Luke waved his hand encouragingly, for the doctor had been able to make him believe they should always encourage each other. It was as if they had the one life in common; whenever they were together, whether they were fishing on a weekend or talking for an hour at night before Luke went to bed, they were able to talk as if they were at one time two boys and at another time two men.
And the doctor there in the rain, looking thoughtfully at the car and then again at the window, finally came to a decision; he made motions with his hand to Luke, who opened the window.
“Hey, son, how would you like to put on your raincoat and come out here for a minute?” he called.
“Sure I will,” Luke said eagerly. Getting his raincoat he hurried out. “What is it, Dad?” he asked.
“Luke, you get in the car there in the front seat,” the doctor said. “I’m going to have you help me start the car.”
“Okay,” Luke said quickly. He was excited and a little afraid and yet was full of eagerness. Many times he had sat in the front seat working the gears, and his father had promised that when Luke’s legs got long enough to reach the pedals he would let him really start the car. He was too small now to push down the brake or press the accelerator without shoving himself down behind the wheel, and knowing this, his father got into the car beside him, released the clutch, put the car in gear and turned on the ignition. “Here’s all I want you to do, Luke,” he said, with his easy smile that always gave Luke confidence. “Keep your foot pressed down on the clutch, and when I yell, lift your foot off. Understand? Y
ou see, son, if I push the car just ten feet or so we’re on the hill, then the car will roll down itself and start. I’ll jump in. Understand?”
“Okay, it’ll be easy,” Luke said.

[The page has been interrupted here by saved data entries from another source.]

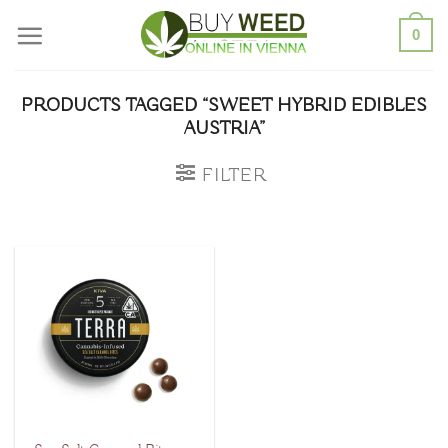
Skip
0
to
content
PRODUCTS TAGGED “SWEET HYBRID EDIBLES
AUSTRIA”
FILTER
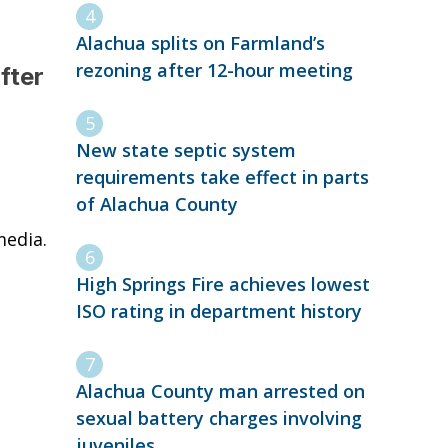
Alachua splits on Farmland’s
rezoning after 12-hour meeting
fter
New state septic system
requirements take effect in parts
of Alachua County
media.
High Springs Fire achieves lowest
ISO rating in department history
Alachua County man arrested on
sexual battery charges involving
juveniles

Once before Luke had seen his father start the car in this way. But that other day his father had called out to a sixteen-year-old boy across the street and Luke had been disappointed that he himself had been considered too small to help his father.
Now Luke sat proudly behind the wheel, hoping neighbors would be watching at their windows. All that made him nervous was that the rain blurred the windshield even though the wipers were swinging back and forth. The glistening street looked slippery. In the steadily falling rain nothing seemed to be quite normal. The rain splashed on the car and on the doctor’s hunched-up shoulders as he stood beside the car, one strong hand on the door handle, leaning his weight and pushing, his feet slipping a little as the car hardly moved. Resting, he wiped the rain off his face with his handkerchief and then began to push again.
The car moved a little and Luke, staring raptly down the slope, his hands tight on the wheel, his heart pounding, heard his father gasping for breath. But the front wheels were getting a little closer to the edge of the slope. The gasping became a little louder; the car was no longer moving. One strange gasp had come from the doctor as Luke waited. Then he thought he heard a whisper, “Luke,” from down near the wheels. When he turned and couldn’t see his father he got scared. Taking his foot off the clutch he yelled, “Aren’t you pushing, Dad? It isn’t moving at all.”
When his father didn’t answer, Luke jumped out and there was his father sitting in a pool of water beside the back wheel, with one leg hooked under him and the other leg, the right one, stretched out stiffly. The wet hat had fallen off his head. The gray-black hair was wet and matted and raindrops were streaming down his gray wet face. His eyes were closed but his lips were moving. “Get someone, Luke,” he whispered, and then his head sagged back against the wheel of the car.